==== SOURCE DATA

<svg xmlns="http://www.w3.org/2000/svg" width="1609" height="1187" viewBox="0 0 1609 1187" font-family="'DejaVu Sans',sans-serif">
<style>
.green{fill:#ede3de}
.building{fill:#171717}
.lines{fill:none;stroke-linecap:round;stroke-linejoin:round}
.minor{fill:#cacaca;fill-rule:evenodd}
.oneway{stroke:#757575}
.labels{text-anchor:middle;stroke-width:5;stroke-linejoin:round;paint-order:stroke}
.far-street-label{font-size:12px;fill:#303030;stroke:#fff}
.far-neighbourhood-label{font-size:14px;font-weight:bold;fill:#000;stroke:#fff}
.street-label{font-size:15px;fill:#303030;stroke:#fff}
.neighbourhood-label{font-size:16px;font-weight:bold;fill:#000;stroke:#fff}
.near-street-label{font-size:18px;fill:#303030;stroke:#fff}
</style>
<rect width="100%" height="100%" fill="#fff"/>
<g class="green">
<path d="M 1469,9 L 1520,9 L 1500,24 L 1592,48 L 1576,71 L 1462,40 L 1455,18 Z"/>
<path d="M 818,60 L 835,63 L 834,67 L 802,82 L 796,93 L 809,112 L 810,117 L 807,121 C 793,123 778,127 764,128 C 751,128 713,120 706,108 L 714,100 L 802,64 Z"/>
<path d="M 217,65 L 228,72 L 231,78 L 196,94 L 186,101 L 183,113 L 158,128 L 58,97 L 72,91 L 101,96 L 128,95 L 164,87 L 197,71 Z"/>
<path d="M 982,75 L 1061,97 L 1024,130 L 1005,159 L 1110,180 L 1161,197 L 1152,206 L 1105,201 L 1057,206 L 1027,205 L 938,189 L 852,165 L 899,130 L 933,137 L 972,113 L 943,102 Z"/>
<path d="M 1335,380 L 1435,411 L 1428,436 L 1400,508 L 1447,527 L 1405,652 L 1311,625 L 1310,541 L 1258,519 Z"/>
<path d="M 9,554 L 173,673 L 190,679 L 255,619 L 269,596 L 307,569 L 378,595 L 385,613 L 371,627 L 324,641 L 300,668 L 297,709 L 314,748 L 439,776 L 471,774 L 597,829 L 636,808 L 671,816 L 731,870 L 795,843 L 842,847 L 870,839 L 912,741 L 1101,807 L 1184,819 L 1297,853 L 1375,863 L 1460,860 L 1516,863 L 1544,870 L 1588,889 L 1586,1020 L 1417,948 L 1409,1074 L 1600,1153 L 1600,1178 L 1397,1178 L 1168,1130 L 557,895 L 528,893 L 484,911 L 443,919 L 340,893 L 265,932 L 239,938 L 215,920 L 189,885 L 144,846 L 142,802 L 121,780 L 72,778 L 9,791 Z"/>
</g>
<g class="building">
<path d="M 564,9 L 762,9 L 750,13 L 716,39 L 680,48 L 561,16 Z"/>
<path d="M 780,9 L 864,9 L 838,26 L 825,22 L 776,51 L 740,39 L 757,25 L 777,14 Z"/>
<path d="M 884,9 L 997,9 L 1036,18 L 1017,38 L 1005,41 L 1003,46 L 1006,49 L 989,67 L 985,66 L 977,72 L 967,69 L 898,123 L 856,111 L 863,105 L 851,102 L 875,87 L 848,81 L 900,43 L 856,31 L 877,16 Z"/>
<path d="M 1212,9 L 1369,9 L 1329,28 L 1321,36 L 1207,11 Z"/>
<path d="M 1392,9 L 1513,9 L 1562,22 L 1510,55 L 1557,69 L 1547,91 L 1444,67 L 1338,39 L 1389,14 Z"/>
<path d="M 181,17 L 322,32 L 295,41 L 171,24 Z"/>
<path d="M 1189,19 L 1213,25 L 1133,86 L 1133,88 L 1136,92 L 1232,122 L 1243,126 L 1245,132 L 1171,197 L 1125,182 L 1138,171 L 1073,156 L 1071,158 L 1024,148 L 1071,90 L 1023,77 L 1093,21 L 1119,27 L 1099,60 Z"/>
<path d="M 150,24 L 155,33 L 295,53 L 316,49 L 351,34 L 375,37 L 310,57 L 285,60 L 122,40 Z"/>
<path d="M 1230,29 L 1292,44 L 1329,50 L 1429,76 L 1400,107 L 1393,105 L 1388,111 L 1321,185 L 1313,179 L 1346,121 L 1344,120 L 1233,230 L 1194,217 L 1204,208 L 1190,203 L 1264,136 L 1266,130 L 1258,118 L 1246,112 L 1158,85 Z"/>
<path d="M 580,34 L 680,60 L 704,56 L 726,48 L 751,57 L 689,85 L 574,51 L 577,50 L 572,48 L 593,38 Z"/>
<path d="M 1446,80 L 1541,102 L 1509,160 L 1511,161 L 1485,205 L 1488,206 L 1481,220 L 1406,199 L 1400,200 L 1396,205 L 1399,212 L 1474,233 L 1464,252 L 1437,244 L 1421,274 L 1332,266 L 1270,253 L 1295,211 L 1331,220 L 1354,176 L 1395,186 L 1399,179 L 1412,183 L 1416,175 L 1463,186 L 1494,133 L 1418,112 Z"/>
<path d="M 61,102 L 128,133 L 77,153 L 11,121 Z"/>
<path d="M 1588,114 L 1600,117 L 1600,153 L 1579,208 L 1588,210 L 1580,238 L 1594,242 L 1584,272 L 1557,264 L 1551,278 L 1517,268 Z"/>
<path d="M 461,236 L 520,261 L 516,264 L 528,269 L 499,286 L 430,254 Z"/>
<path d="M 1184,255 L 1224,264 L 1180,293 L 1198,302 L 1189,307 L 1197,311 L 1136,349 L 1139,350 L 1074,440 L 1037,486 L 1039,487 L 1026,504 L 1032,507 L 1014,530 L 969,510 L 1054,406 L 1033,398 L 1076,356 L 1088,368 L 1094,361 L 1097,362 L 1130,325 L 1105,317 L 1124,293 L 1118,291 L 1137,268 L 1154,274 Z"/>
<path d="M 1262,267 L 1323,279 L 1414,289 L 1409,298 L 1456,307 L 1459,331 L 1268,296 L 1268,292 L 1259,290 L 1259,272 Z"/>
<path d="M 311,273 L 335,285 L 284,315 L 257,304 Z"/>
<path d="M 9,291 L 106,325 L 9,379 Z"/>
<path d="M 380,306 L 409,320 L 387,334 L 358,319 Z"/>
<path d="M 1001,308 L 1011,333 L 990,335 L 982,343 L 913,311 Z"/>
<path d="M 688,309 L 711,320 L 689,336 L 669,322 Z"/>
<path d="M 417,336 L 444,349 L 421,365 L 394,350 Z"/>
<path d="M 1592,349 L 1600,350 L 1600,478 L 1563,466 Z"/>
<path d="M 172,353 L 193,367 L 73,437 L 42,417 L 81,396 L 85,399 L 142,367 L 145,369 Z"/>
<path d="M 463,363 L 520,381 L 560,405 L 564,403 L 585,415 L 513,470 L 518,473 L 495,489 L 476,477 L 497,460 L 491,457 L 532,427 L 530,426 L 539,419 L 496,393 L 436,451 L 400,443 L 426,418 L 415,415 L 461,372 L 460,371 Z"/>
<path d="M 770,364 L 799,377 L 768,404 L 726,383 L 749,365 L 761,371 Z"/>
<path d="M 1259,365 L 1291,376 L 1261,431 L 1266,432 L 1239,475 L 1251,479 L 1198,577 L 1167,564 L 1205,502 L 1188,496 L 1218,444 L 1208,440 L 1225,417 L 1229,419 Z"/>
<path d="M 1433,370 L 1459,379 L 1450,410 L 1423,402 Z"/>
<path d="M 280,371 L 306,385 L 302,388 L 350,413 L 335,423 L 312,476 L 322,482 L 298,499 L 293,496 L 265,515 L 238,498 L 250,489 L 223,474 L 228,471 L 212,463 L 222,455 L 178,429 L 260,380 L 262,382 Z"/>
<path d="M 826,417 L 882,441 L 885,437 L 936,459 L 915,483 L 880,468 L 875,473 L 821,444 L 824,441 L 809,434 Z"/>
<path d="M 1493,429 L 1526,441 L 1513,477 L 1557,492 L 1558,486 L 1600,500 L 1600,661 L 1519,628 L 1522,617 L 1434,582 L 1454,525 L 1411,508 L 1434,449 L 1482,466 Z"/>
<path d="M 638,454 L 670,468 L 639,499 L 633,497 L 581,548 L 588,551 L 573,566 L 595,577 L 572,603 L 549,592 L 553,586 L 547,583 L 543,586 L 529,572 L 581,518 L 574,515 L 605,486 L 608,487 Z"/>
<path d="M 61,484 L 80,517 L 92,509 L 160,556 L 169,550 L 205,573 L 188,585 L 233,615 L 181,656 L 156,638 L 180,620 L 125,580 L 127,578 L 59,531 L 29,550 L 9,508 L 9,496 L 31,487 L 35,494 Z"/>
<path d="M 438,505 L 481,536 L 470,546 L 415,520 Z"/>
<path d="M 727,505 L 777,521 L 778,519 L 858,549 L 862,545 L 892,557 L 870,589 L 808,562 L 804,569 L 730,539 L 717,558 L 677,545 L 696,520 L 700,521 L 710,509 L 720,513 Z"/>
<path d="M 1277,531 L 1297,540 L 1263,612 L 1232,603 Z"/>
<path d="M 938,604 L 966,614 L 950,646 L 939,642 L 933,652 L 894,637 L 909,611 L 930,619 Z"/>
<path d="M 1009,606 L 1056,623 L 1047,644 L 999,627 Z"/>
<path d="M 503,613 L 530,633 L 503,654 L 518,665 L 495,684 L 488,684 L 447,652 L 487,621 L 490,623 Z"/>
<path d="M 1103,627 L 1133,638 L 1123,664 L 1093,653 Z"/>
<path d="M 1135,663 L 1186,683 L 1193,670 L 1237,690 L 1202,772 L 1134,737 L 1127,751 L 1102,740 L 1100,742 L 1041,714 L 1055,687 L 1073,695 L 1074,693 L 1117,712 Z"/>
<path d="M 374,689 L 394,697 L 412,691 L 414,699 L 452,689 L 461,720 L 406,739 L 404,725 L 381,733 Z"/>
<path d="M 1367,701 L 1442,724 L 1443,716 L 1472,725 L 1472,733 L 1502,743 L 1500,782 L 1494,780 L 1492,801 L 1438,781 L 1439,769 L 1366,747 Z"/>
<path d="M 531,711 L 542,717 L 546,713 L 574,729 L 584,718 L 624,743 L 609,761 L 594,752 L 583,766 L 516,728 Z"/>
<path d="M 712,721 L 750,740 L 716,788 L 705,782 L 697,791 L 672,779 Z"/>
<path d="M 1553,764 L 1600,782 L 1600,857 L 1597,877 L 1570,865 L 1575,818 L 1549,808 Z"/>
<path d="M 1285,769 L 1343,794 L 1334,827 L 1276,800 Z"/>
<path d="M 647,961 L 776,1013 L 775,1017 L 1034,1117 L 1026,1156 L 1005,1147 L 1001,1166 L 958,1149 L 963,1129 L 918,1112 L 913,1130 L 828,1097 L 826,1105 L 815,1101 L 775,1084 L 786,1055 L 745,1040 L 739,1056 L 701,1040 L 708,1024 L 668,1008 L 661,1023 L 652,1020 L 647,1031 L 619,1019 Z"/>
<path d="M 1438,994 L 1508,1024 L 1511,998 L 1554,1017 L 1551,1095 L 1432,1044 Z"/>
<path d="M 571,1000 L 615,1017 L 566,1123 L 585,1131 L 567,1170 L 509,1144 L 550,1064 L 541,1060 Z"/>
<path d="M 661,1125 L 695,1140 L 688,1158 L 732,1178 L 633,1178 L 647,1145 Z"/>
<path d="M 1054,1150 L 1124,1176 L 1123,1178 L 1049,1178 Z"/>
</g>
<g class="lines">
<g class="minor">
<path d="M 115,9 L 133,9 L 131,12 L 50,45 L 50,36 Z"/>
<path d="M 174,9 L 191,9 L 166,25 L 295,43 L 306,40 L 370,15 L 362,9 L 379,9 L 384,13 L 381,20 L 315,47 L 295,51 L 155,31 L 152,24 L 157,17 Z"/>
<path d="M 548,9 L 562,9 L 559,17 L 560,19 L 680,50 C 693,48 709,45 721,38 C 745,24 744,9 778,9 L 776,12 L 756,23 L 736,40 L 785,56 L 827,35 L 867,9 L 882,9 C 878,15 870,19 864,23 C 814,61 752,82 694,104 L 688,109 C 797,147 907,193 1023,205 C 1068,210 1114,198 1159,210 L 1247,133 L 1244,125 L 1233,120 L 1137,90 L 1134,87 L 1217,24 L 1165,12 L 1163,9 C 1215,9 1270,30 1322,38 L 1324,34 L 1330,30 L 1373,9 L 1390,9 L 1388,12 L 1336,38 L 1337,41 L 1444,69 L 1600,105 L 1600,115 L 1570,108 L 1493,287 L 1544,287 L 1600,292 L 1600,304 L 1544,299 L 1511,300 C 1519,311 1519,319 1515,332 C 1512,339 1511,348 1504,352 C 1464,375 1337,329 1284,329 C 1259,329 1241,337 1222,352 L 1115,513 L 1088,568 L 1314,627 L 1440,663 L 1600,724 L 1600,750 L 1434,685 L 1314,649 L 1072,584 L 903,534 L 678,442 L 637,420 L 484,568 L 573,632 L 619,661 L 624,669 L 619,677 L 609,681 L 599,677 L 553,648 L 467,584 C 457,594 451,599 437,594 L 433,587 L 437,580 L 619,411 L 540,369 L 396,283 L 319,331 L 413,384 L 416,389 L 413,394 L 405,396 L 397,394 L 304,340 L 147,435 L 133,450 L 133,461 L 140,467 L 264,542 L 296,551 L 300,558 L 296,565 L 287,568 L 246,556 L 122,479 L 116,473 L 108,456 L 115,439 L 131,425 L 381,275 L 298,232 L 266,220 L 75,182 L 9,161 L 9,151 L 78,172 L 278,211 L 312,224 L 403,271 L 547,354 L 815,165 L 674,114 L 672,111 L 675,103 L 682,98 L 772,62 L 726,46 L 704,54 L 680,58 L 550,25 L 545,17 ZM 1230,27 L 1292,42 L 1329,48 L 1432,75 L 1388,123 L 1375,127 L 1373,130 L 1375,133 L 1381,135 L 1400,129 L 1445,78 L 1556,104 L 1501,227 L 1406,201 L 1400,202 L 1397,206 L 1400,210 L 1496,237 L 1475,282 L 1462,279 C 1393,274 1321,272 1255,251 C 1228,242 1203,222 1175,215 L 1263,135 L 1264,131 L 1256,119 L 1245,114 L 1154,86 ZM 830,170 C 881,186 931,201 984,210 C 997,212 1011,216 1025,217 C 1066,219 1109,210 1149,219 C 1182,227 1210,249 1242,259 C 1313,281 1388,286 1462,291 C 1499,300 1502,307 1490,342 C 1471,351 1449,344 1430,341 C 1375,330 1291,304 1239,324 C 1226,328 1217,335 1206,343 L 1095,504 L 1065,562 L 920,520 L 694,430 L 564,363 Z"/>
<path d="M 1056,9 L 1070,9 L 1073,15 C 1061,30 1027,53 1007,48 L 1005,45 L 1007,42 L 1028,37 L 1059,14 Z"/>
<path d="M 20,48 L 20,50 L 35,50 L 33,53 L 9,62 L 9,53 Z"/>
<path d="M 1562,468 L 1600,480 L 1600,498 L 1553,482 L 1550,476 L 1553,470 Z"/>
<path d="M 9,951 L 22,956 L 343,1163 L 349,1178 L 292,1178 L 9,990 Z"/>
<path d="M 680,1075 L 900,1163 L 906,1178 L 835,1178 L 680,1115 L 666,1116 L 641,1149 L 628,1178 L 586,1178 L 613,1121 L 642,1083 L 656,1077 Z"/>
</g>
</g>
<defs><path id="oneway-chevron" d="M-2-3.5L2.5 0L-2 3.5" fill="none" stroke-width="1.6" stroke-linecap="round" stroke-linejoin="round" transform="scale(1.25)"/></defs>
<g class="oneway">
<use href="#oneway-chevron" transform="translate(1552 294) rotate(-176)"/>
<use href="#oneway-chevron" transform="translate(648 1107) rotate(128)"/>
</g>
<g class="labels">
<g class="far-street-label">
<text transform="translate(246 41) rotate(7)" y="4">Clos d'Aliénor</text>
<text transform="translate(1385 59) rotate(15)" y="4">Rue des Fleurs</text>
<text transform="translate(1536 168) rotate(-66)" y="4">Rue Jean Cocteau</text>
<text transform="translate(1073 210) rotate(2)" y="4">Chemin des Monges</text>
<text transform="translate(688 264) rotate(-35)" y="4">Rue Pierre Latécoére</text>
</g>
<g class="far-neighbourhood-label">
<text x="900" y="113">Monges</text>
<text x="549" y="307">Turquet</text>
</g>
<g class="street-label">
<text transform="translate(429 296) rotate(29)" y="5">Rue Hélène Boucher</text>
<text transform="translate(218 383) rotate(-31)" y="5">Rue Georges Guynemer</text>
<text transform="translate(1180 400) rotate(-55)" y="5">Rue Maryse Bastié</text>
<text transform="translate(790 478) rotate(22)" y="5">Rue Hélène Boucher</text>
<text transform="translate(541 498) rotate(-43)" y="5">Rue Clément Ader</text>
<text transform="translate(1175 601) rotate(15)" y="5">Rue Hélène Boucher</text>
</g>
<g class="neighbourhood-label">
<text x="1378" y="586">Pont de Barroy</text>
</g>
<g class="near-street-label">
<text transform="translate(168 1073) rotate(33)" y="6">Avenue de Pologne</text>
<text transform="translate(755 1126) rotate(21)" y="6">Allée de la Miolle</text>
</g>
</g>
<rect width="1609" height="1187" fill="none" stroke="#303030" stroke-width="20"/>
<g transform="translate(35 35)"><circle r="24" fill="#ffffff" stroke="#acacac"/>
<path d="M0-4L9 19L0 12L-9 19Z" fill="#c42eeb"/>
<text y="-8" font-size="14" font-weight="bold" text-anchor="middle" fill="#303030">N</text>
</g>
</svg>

========
==== SOURCE DATA

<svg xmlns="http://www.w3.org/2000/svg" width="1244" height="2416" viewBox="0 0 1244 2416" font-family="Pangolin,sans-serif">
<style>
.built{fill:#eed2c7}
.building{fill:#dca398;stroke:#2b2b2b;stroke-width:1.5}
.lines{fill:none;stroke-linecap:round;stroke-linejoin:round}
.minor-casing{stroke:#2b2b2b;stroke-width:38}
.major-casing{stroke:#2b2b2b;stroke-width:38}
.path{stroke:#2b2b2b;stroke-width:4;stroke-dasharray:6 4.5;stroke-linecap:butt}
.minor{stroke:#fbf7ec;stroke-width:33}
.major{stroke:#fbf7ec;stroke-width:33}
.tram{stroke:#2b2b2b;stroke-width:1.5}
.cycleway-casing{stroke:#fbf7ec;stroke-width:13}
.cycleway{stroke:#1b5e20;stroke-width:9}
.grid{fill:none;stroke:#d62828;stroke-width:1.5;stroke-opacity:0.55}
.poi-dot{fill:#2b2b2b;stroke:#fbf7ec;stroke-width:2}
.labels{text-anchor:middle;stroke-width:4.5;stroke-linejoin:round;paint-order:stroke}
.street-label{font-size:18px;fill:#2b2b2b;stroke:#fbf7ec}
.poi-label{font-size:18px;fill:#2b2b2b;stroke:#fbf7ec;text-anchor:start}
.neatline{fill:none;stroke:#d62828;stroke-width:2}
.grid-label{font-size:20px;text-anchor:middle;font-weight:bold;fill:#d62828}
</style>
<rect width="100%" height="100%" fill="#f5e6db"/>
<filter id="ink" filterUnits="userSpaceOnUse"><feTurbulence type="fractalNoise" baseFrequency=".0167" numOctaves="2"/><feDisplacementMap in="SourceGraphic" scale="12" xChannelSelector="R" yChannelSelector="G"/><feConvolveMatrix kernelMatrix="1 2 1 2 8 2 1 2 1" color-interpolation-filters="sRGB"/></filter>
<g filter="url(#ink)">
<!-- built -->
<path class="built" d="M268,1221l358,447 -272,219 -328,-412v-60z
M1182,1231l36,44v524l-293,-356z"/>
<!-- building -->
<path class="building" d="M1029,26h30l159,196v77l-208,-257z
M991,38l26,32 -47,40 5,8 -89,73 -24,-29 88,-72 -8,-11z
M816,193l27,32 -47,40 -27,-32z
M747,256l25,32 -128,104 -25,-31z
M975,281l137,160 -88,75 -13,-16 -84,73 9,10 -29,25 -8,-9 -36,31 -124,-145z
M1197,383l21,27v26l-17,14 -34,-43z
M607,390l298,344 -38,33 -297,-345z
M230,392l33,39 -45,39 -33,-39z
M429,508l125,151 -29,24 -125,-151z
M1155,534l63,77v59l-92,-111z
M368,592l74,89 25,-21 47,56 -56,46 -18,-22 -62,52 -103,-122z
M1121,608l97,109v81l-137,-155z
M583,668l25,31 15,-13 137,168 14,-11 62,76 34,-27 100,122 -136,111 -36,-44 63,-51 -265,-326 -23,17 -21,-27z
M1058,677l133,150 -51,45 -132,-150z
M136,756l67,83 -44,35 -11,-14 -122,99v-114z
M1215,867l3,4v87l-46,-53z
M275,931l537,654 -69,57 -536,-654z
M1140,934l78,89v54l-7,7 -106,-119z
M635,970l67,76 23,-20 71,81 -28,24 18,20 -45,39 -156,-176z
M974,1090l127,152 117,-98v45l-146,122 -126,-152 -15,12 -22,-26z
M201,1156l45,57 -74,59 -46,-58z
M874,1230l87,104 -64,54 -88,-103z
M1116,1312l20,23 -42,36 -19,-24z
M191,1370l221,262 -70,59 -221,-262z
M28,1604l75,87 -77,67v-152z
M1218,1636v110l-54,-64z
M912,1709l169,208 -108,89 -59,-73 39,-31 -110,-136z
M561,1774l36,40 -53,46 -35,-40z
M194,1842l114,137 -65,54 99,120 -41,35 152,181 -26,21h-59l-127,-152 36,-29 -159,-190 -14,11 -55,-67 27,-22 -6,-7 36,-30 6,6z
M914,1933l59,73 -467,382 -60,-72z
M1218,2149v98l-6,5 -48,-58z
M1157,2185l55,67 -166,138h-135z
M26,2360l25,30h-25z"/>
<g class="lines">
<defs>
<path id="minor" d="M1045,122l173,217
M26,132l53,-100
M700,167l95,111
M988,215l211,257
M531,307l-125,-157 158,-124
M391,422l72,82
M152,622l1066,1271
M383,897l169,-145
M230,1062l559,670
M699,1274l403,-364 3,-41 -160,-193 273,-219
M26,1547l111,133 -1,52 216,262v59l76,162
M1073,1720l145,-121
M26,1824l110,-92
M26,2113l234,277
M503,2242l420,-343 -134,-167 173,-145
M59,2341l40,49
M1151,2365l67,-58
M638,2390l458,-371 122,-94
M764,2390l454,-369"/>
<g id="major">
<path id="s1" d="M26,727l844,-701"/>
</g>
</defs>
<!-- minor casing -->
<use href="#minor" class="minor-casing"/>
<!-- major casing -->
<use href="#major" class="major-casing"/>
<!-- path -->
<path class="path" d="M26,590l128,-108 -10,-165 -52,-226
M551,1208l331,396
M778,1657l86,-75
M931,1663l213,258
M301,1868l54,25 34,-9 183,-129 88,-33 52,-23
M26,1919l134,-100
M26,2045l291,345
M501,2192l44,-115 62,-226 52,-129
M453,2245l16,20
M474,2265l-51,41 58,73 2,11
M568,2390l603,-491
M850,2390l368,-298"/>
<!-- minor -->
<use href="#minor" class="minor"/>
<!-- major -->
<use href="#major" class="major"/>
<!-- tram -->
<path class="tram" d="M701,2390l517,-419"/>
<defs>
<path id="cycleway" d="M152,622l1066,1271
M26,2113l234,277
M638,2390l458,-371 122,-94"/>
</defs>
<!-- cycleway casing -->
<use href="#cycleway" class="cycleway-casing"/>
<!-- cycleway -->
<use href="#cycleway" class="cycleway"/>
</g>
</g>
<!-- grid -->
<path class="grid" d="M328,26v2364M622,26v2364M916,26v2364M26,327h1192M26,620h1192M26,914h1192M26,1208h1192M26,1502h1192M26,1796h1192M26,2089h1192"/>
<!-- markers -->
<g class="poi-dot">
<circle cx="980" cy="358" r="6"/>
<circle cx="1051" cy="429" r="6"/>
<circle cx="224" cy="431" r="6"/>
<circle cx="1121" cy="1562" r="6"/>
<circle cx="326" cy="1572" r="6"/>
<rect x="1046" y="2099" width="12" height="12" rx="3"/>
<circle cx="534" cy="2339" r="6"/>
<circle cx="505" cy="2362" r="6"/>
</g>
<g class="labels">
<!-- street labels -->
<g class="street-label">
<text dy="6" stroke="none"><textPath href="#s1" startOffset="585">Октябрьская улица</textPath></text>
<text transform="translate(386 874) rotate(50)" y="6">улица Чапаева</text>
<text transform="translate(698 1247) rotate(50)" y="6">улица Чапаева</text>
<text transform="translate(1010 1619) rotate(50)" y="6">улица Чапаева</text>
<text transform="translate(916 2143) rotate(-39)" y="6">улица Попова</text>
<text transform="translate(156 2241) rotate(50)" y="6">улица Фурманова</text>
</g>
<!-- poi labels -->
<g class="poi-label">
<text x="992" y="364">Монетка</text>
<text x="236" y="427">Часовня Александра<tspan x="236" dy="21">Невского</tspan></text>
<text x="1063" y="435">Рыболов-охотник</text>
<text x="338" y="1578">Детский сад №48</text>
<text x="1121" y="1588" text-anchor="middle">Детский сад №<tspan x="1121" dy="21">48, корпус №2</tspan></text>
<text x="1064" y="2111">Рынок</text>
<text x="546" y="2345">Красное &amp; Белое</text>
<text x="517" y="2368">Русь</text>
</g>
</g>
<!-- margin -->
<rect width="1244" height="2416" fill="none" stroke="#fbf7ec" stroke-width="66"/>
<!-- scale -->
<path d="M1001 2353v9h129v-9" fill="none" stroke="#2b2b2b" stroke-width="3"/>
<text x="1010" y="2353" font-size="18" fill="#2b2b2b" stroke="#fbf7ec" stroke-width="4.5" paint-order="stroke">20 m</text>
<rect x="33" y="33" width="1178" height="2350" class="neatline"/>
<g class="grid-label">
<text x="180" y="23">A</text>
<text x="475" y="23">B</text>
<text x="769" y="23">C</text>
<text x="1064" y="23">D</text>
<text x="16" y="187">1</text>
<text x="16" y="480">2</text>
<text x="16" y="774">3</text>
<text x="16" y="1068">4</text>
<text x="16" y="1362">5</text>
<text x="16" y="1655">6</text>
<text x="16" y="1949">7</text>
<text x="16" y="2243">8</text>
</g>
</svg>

========

* YOUR OBJECTIVE *
Across the data, how many lines have the word "filter" in them? Respond with the number alone.

* ANSWER SECTION *
2